I have few background questions about paired-end reads and related practical questions to handle paired-end reads with (Strainphlan) pipeline. The data I'm using are metagenomic shotgun sequencing from the Human Microbiome Project.
My understanding of paired-end reads is that when sequencing, we get one read starting from one end of the fragment, and one starting from the other end, the purpose being to have a better coverage of the sequence.
Shouldn't there be approximately the same number of reads in both files? For most samples, I have huge difference in files size. Typically the sample.1.fastq contains 8 millions reads while the sample.2.fastq has only 2 millions. Why such a big difference?
For genome assembly I get it is helpful. In my case I want to use this data to identify species and strains in those metagenomic samples. I do not have an intuition about how important it is to get the second read (is there so many errors?).
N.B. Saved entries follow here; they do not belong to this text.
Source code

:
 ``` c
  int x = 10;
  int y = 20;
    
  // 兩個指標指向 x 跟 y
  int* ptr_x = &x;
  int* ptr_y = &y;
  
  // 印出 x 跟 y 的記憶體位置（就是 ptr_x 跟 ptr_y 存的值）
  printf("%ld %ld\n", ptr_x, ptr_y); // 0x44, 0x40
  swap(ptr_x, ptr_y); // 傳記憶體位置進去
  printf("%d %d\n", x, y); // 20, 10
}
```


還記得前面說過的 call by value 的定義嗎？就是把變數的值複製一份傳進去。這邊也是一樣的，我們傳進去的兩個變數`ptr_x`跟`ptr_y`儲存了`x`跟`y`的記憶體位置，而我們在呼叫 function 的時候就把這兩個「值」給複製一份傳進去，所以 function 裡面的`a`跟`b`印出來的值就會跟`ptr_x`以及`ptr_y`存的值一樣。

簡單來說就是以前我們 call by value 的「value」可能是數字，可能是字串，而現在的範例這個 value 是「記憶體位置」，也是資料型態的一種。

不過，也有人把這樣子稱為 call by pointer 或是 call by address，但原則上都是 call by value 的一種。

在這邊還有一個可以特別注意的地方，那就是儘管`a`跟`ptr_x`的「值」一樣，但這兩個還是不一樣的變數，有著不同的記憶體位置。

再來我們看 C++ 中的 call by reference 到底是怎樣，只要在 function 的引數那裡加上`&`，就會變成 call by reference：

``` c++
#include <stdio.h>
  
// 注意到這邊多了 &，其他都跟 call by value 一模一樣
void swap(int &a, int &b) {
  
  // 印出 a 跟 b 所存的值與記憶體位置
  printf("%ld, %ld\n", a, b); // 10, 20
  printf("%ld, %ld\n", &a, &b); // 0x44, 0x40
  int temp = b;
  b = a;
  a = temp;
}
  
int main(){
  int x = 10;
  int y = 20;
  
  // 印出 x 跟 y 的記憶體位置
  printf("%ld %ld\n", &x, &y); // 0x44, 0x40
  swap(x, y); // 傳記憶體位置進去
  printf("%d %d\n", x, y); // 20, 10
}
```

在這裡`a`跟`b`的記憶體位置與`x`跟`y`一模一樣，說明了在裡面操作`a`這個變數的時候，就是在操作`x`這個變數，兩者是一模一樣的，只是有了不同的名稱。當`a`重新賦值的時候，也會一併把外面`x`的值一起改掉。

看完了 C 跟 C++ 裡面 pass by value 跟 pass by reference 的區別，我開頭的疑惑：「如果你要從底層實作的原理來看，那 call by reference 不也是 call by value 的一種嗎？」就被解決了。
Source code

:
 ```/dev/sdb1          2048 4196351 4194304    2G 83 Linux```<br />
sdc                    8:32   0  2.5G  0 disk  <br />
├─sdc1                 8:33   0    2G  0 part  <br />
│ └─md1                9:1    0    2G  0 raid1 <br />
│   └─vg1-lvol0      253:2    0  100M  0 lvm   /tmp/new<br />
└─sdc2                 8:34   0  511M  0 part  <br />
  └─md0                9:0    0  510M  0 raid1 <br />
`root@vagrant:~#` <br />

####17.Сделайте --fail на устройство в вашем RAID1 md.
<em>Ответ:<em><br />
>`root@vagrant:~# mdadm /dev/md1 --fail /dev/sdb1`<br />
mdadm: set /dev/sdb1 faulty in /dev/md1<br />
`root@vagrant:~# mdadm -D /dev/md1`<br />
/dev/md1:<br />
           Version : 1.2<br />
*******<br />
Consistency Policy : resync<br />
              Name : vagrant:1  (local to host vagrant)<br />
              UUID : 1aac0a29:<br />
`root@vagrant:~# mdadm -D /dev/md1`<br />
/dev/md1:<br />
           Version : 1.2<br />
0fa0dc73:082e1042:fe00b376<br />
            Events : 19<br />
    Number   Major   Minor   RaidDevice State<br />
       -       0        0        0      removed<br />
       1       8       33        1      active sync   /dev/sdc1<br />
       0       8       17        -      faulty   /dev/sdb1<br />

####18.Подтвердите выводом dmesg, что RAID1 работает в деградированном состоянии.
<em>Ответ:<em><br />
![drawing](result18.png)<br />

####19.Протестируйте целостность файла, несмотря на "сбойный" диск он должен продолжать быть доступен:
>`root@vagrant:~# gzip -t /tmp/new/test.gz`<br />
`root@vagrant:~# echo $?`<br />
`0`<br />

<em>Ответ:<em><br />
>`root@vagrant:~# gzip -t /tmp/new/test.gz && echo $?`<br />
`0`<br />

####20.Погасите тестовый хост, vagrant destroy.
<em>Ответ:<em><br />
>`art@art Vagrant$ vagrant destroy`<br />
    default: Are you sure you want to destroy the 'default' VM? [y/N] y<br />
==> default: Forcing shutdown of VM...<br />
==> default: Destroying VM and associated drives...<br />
The reason for this second question is that the pipeline I am using does not handle paired-end reads. Here is what the help says: "MetaPhlAn 2 can also natively handle paired-end metagenomes (but does not use the paired-end information)"
- What does mean "it handles paired end reads" if it does not use paired-end information?
- If I run my command with --input_file sample.1.fastq,sample.2.fastq, it runs into an error because of orphan reads, but if I clear out all those orphan reads, I loose a lot of data (hence my question above).
- If I run the command only specifying --input_file sample.1.fastq, I'm not sure how reliable it is to use only a single read and completely ignoring the second one.